How to Find an IP Address in an Email Header
Every email you receive carries more than just a message — it contains a hidden layer of technical data called the email header. Buried inside that header is routing information, timestamps, and often one or more IP addresses that reveal where the message originated or traveled through. Knowing how to read that data is a useful skill for verifying senders, investigating spam, or understanding how email works under the hood.
What Is an Email Header?
When an email is sent, every mail server that handles it stamps the message with a record of its involvement. This creates a chain of Received: lines inside the header — essentially a travel log for your email.

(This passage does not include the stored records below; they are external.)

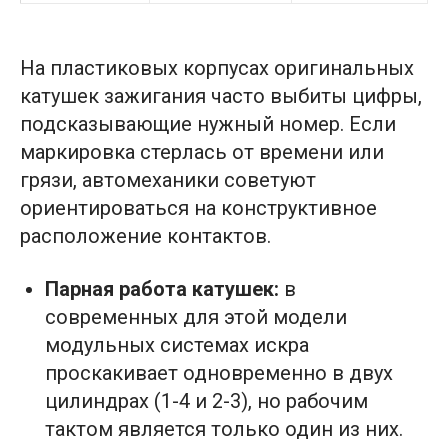
На пластиковых корпусах оригинальных
катушек зажигания часто выбиты цифры,
подсказывающие нужный номер. Если
маркировка стерлась от времени или
грязи, автомеханики советуют
ориентироваться на конструктивное
расположение контактов.
Парная работа катушек:
в
современных для этой модели
модульных системах искра
проскакивает одновременно в двух
цилиндрах (1-4 и 2-3), но рабочим
тактом является только один из них.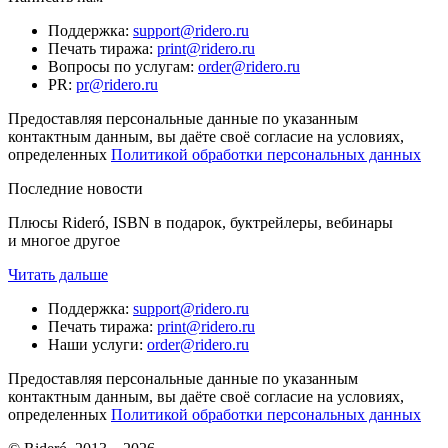
Поддержка
:
support@ridero.ru
Печать тиража
:
print@ridero.ru
Вопросы по услугам
:
order@ridero.ru
PR
:
pr@ridero.ru
Предоставляя персональные данные по указанным
контактным данным, вы даёте своё согласие на условиях,
определенных
Политикой обработки персональных данных
Последние новости
Плюсы Rideró, ISBN в подарок, буктрейлеры, вебинары
и многое другое
Читать дальше
Поддержка
:
support@ridero.ru
Печать тиража
:
print@ridero.ru
Наши услуги
:
order@ridero.ru
Предоставляя персональные данные по указанным
контактным данным, вы даёте своё согласие на условиях,
определенных
Политикой обработки персональных данных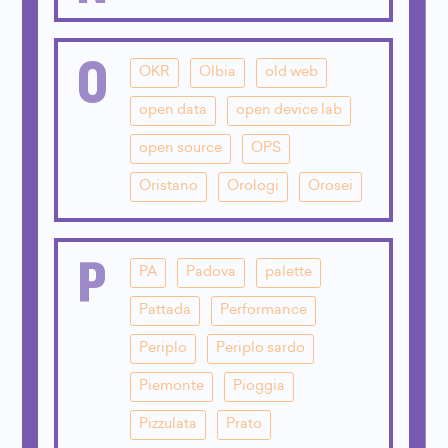
O
OKR
Olbia
old web
open data
open device lab
open source
OPS
Oristano
Orologi
Orosei
P
PA
Padova
palette
Pattada
Performance
Periplo
Periplo sardo
Piemonte
Pioggia
Pizzulata
Prato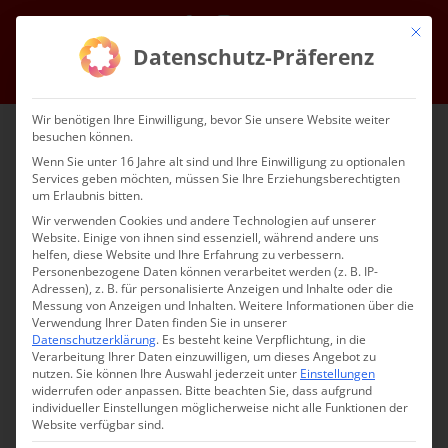
Zum
Facebook
Instagram
E-
Mit die
Inhalt
Mail
Datenschutz-Präferenz
springen
Gehe zu ...
Wir benötigen Ihre Einwilligung, bevor Sie unsere Website weiter
besuchen können.
Wenn Sie unter 16 Jahre alt sind und Ihre Einwilligung zu optionalen
Services geben möchten, müssen Sie Ihre Erziehungsberechtigten
um Erlaubnis bitten.
Wir verwenden Cookies und andere Technologien auf unserer
Website. Einige von ihnen sind essenziell, während andere uns
helfen, diese Website und Ihre Erfahrung zu verbessern.
Gehe zu ...
Personenbezogene Daten können verarbeitet werden (z. B. IP-
Adressen), z. B. für personalisierte Anzeigen und Inhalte oder die
Messung von Anzeigen und Inhalten.
Weitere Informationen über die
Verwendung Ihrer Daten finden Sie in unserer
Datenschutzerklärung
.
Es besteht keine Verpflichtung, in die
Verarbeitung Ihrer Daten einzuwilligen, um dieses Angebot zu
nutzen.
Sie können Ihre Auswahl jederzeit unter
Einstellungen
widerrufen oder anpassen.
Bitte beachten Sie, dass aufgrund
individueller Einstellungen möglicherweise nicht alle Funktionen der
Website verfügbar sind.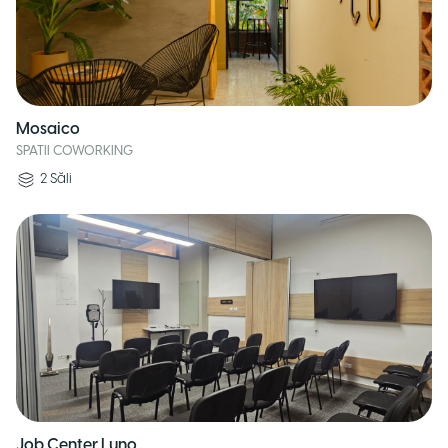
Mosaico
SPATII COWORKING
2
Săli
Job Center Luno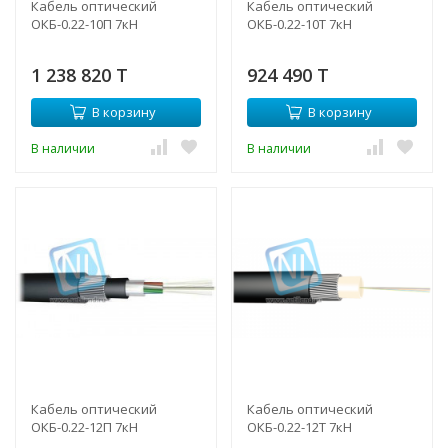
Кабель оптический
Кабель оптический
ОКБ-0.22-10П 7кН
ОКБ-0.22-10Т 7кН
1 238 820 T
924 490 T
В корзину
В корзину
В наличии
В наличии
Кабель оптический
Кабель оптический
ОКБ-0.22-12П 7кН
ОКБ-0.22-12Т 7кН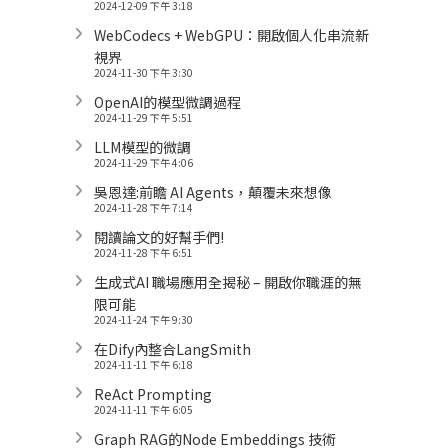
2024-12-09 下午 3:18
WebCodecs + WebGPU：開啟個人化串流新
視界
2024-11-30 下午 3:30
OpenAI的模型微調過程
2024-11-29 下午 5:51
LLM模型的微調
2024-11-29 下午 4:06
吳恩達:前瞻 AI Agents，顛覆未來想像
2024-11-28 下午 7:14
閱讀論文的好幫手們!
2024-11-28 下午 6:51
生成式AI 職場應用全揭秘 – 開啟你職涯的無
限可能
2024-11-24 下午 9:30
在Dify內整合LangSmith
2024-11-11 下午 6:18
ReAct Prompting
2024-11-11 下午 6:05
Graph RAG的Node Embeddings 技術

The header also contains fields like:
- From — the display name and sender address
- Reply-To — where replies go (can differ from the sender)
- Message-ID — a unique identifier for that specific message
- X-Originating-IP — sometimes explicitly listed by the sending server
The IP address of the original sender is typically found in the earliest (bottom-most) Received: line in the header chain, since headers are added in reverse chronological order — newest at the top, oldest at the bottom.
How to Access Full Email Headers
The method varies by email client and platform. Here's how it works across common ones:
| Platform | How to Access Headers |
|---|---|
| Gmail | Open the email → click the three-dot menu → Show original |
| Outlook (web) | Open the email → three-dot menu → View → View message source |
| Outlook (desktop) | Open the email → File → Properties → Internet headers box |
| Apple Mail | Open the email → View menu → Message → All Headers |
| Yahoo Mail | Open the email → three-dot menu → View Raw Message |
| Thunderbird | Open the email → View → Headers → All |
Once you have the raw header text, you're looking at a block of technical metadata — often dense and long. Don't let that put you off.
Reading the Header to Find the IP Address 🔍
Look for lines that start with Received: from. Each one represents a hop between mail servers. Here's a simplified example:
Received: from mail.example.com (mail.example.com [203.0.113.45]) by mx.recipient.com with ESMTP Received: from [192.168.1.10] (unknown [203.0.113.45]) by mail.example.com with SMTP The IP address in square brackets is what you're after. Scroll to the lowest Received: line in the header — that's the first server the email touched, which is closest to the original sender.
Keep in mind:
- If the email was sent from a webmail service (like Gmail or Outlook.com), the originating IP may belong to Google's or Microsoft's servers — not the individual sender's device.
- If sent from a desktop email client (like Thunderbird or Outlook configured with a personal domain), the IP is more likely to reflect the sender's actual network.
- Some providers deliberately strip the originating IP from headers to protect user privacy.
What Can You Do With the IP Address?
Once you've identified an IP address, you can look it up using tools like ARIN WHOIS, MXToolbox, or IPinfo.io to find:
- The Internet Service Provider (ISP) that owns the address
- The general geographic region (city or country level — not a precise street address)
- Whether the IP belongs to a known hosting provider, VPN, or spam network
This is useful for:
- Confirming whether a "local" business email actually came from overseas
- Identifying phishing attempts routed through suspicious infrastructure
- Checking if an IP appears on any email blacklists
⚠️ Important to understand: an IP address gives you network-level information, not personal identification. A result showing "New York, Comcast" tells you about the ISP and general region — nothing more without legal processes.
Variables That Change What You'll Find
Not every email investigation produces the same results. Several factors affect what the headers reveal:
The sending platform matters a lot. Corporate email servers, shared hosting environments, and major webmail providers each handle header information differently. Google Workspace emails will show Google's IP infrastructure. A small business running their own mail server is more likely to expose a direct originating IP.
Privacy tools obscure the trail. Senders using VPNs, Tor, or privacy-focused email services (like ProtonMail or Tutanota) may have their real IP masked or entirely absent from the headers. ProtonMail, for instance, explicitly omits sender IPs by design.
Email forwarding adds noise. Emails passed through forwarding rules pick up additional Received: lines from intermediary servers, making the chain longer and the true origin harder to isolate.
Mobile vs. desktop clients can also differ — some mobile apps route through their own proxy infrastructure before delivery.
The Gap Between Finding an IP and Drawing a Conclusion
The technical steps here are consistent and learnable. But what the IP address actually means in your situation depends heavily on context — who sent the email, which platforms were involved, what privacy tools might be in play, and what you intend to do with the information.
Someone investigating a phishing attempt has different needs than someone trying to confirm a business contact's location or diagnose a mail server misconfiguration. The header data is the same; what matters is whether that data is meaningful for your specific case — and that's something only your own situation can answer.